How long is your ad going to actually be seen? If you don’t know this, I guarantee you’re wasting money. It’s as simple as the fact that 30 second TV ads are worth more than 15 second TV ads. Display isn’t any different, so why buy PIs like they’re all the same? This is especially true when considering ad placements below the fold or out of view. A page impression isn’t an ad impression.

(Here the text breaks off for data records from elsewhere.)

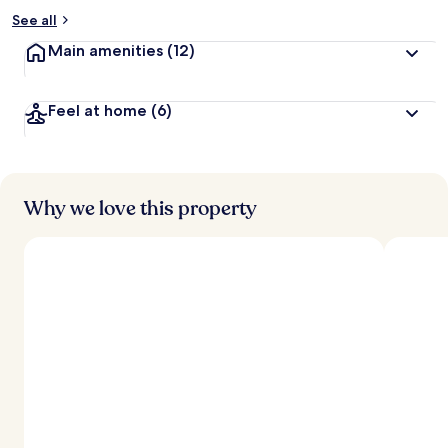
See all
Main amenities
(12)
Feel at home
(6)
Why we love this property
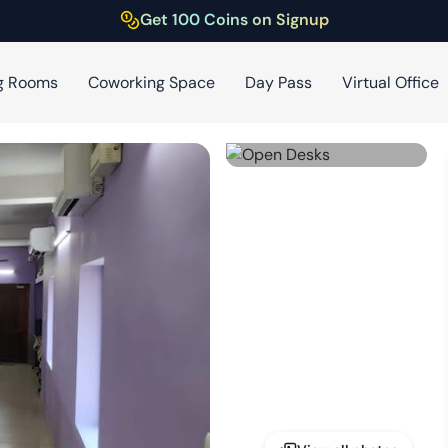
Get 100 Coins on Signup
g Rooms
Coworking Space
Day Pass
Virtual Office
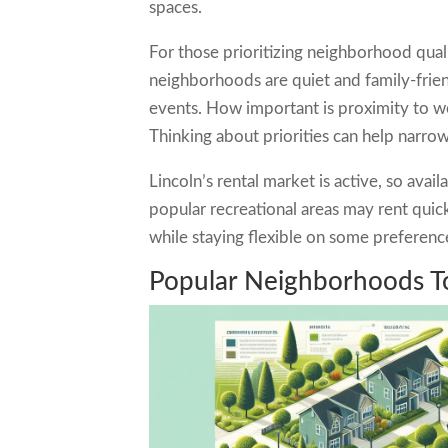
spaces.
For those prioritizing neighborhood quali
neighborhoods are quiet and family-frie
events. How important is proximity to 
Thinking about priorities can help narro
Lincoln’s rental market is active, so avai
popular recreational areas may rent quick
while staying flexible on some preferenc
Popular Neighborhoods T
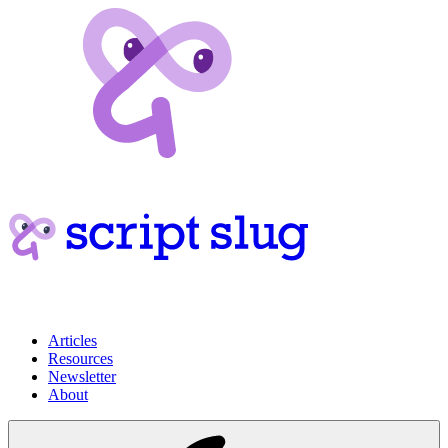
Articles
Resources
Newsletter
About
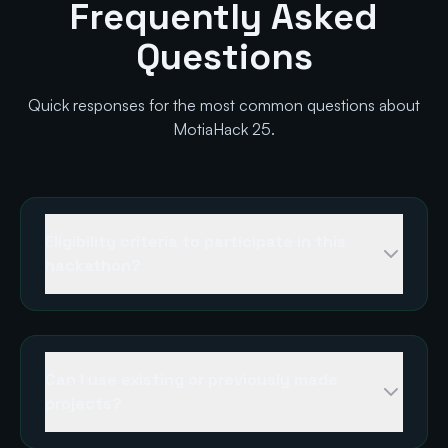
Frequently Asked
Questions
Quick responses for the most common questions about
MotiaHack 25.
Eligibility criteria to participate in this
hackathon?
Can I use existing or previously made
projects?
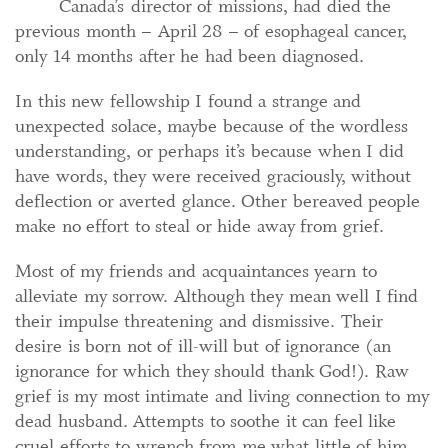
Canada’s director of missions, had died the
previous month – April 28 – of esophageal cancer,
only 14 months after he had been diagnosed.
In this new fellowship I found a strange and
unexpected solace, maybe because of the wordless
understanding, or perhaps it’s because when I did
have words, they were received graciously, without
deflection or averted glance. Other bereaved people
make no effort to steal or hide away from grief.
Most of my friends and acquaintances yearn to
alleviate my sorrow. Although they mean well I find
their impulse threatening and dismissive. Their
desire is born not of ill-will but of ignorance (an
ignorance for which they should thank God!). Raw
grief is my most intimate and living connection to my
dead husband. Attempts to soothe it can feel like
cruel efforts to wrench from me what little of him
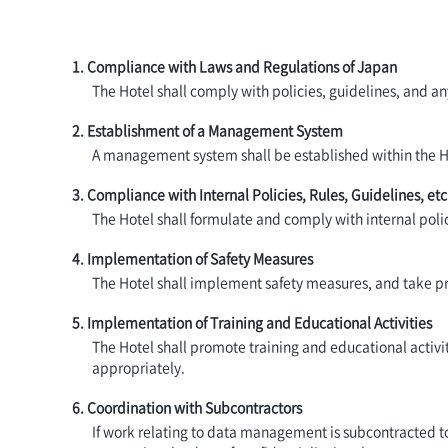
1. Compliance with Laws and Regulations of Japan
The Hotel shall comply with policies, guidelines, and a
2. Establishment of a Management System
A management system shall be established within the Hote
3. Compliance with Internal Policies, Rules, Guidelines, etc
The Hotel shall formulate and comply with internal polic
4. Implementation of Safety Measures
The Hotel shall implement safety measures, and take pre
5. Implementation of Training and Educational Activities
The Hotel shall promote training and educational acti
appropriately.
6. Coordination with Subcontractors
If work relating to data management is subcontracted to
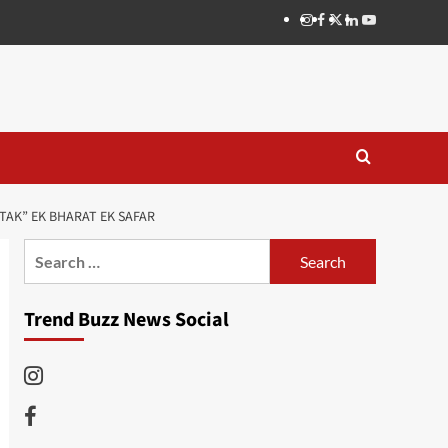
Instagram
Facebook
Twitter
Linkedin
Youtube
TAK” EK BHARAT EK SAFAR
Search
for:
Trend Buzz News Social
Instagram
Facebook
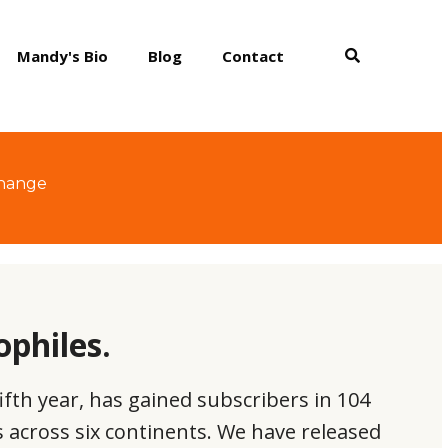
Mandy's Bio
Blog
Contact
change
ophiles.
ifth year, has gained subscribers in 104
es across six continents. We have released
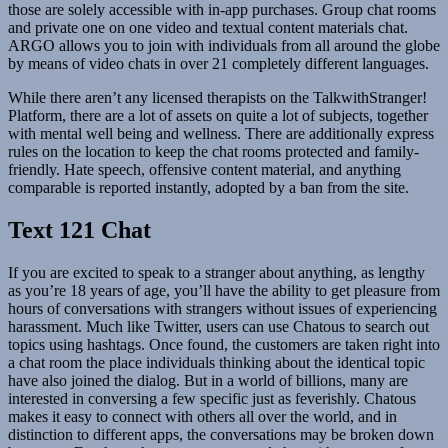
those are solely accessible with in-app purchases. Group chat rooms
and private one on one video and textual content materials chat.
ARGO allows you to join with individuals from all around the globe
by means of video chats in over 21 completely different languages.
While there aren’t any licensed therapists on the TalkwithStranger!
Platform, there are a lot of assets on quite a lot of subjects, together
with mental well being and wellness. There are additionally express
rules on the location to keep the chat rooms protected and family-
friendly. Hate speech, offensive content material, and anything
comparable is reported instantly, adopted by a ban from the site.
Text 121 Chat
If you are excited to speak to a stranger about anything, as lengthy
as you’re 18 years of age, you’ll have the ability to get pleasure from
hours of conversations with strangers without issues of experiencing
harassment. Much like Twitter, users can use Chatous to search out
topics using hashtags. Once found, the customers are taken right into
a chat room the place individuals thinking about the identical topic
have also joined the dialog. But in a world of billions, many are
interested in conversing a few specific just as feverishly. Chatous
makes it easy to connect with others all over the world, and in
distinction to different apps, the conversations may be broken down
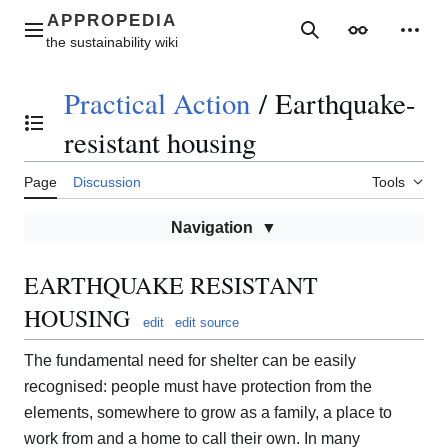
Jump
to
Main menu
Search
Appearance
Perso
content
Practical Action
/
Earthquake-
Toggle the table of contents
resistant housing
Page
Discussion
Tools
Navigation
EARTHQUAKE RESISTANT
HOUSING
edit
edit source
The fundamental need for shelter can be easily
recognised: people must have protection from the
elements, somewhere to grow as a family, a place to
work from and a home to call their own. In many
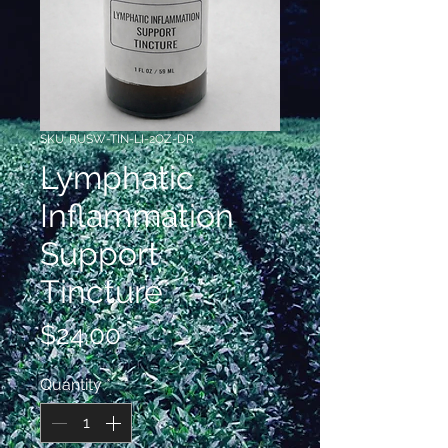
SKU: RUSW-TIN-LI-2OZ-DR
Lymphatic
Inflammation
Support
Tincture
Price
$24.00
Quantity
*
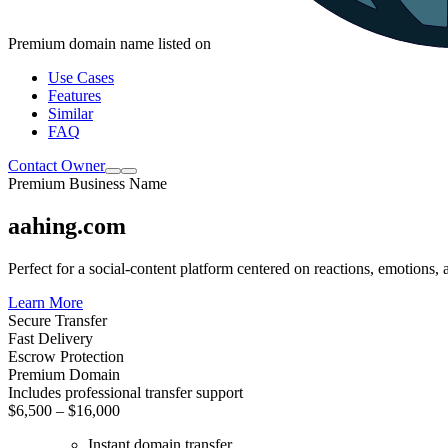
Premium domain name listed on
Use Cases
Features
Similar
FAQ
Contact Owner
Premium Business Name
aahing.com
Perfect for a social-content platform centered on reactions, emotions, 
Learn More
Secure Transfer
Fast Delivery
Escrow Protection
Premium Domain
Includes professional transfer support
$6,500 – $16,000
Instant domain transfer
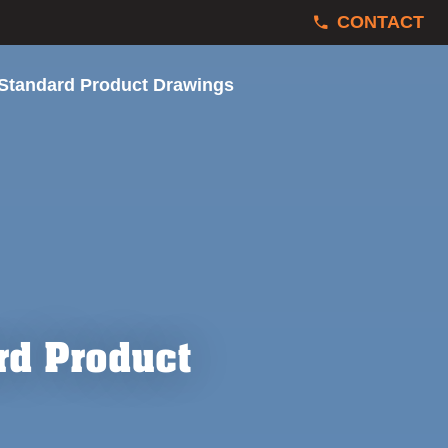
CONTACT
 Standard Product Drawings
rd Product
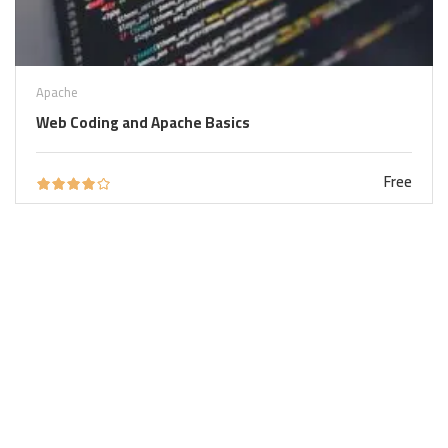
Apache
Web Coding and Apache Basics
Free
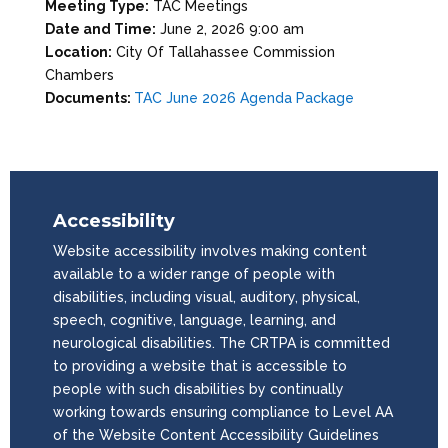
Meeting Type:
TAC Meetings
Date and Time:
June 2, 2026 9:00 am
Location:
City Of Tallahassee Commission
Chambers
Documents:
TAC June 2026 Agenda Package
Accessibility
Website accessibility involves making content
available to a wider range of people with
disabilities, including visual, auditory, physical,
speech, cognitive, language, learning, and
neurological disabilities. The CRTPA is committed
to providing a website that is accessible to
people with such disabilities by continually
working towards ensuring compliance to Level AA
of the Website Content Accessibility Guidelines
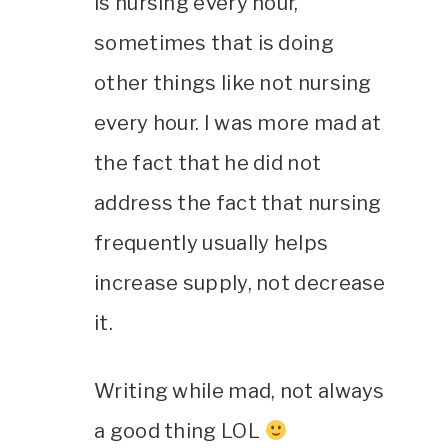
is nursing every hour,
sometimes that is doing
other things like not nursing
every hour. I was more mad at
the fact that he did not
address the fact that nursing
frequently usually helps
increase supply, not decrease
it.
Writing while mad, not always
a good thing LOL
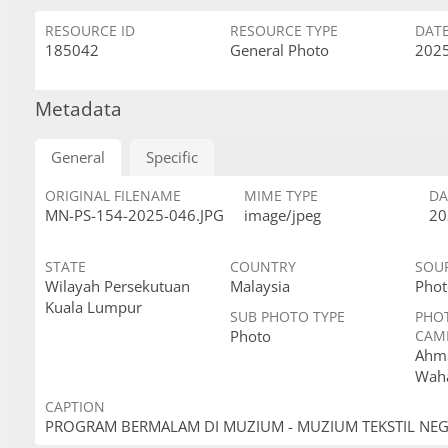
RESOURCE ID
RESOURCE TYPE
DAT
185042
General Photo
2025
Metadata
General
Specific
ORIGINAL FILENAME
MIME TYPE
DA
MN-PS-154-2025-046.JPG
image/jpeg
20
STATE
COUNTRY
SOU
Wilayah Persekutuan
Malaysia
Phot
Kuala Lumpur
SUB PHOTO TYPE
PHO
Photo
CAM
Ahma
Wah
CAPTION
PROGRAM BERMALAM DI MUZIUM - MUZIUM TEKSTIL NE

Even if you’re being given ad impression numbers, that doesn’t mean they were seen. An ad can be delivered and never viewed. The basic rule is you get what you pay for, and if it’s really cheap there’s probably a reason. Some publishers might charge twice as much, but on the cheap site only a quarter of the actual ads delivered are ever seen.
Price is a great indicator of quality, but it still pays to check what’s actually being delivered. Also, what kind of ad is it? How much time does it need to get its message across? How does that flow with the content and context of the page? There are lots of things to keep in mind for media buying, and let’s be honest, it’s usually not looked at closely enough. That’s why if I do have to take a shortcut and just rely on one metric to determine page value, then I’m going with APD.
True value is always determined case by case, but you have to understand your metrics to get value. There is a lot more to PIs than meets the eye. I don’t even start to claim that this is comprehensive as there are additional new technologies being invented all the time for tracking users online (fingerprinting, packet sniffing, etc)
But hopefully you’ve found this useful, and if anyone has any suggestions to improve/correct this explanation I’d really appreciate the input.
Eric Rowe is a senior digital analyst at Tourism New Zealand.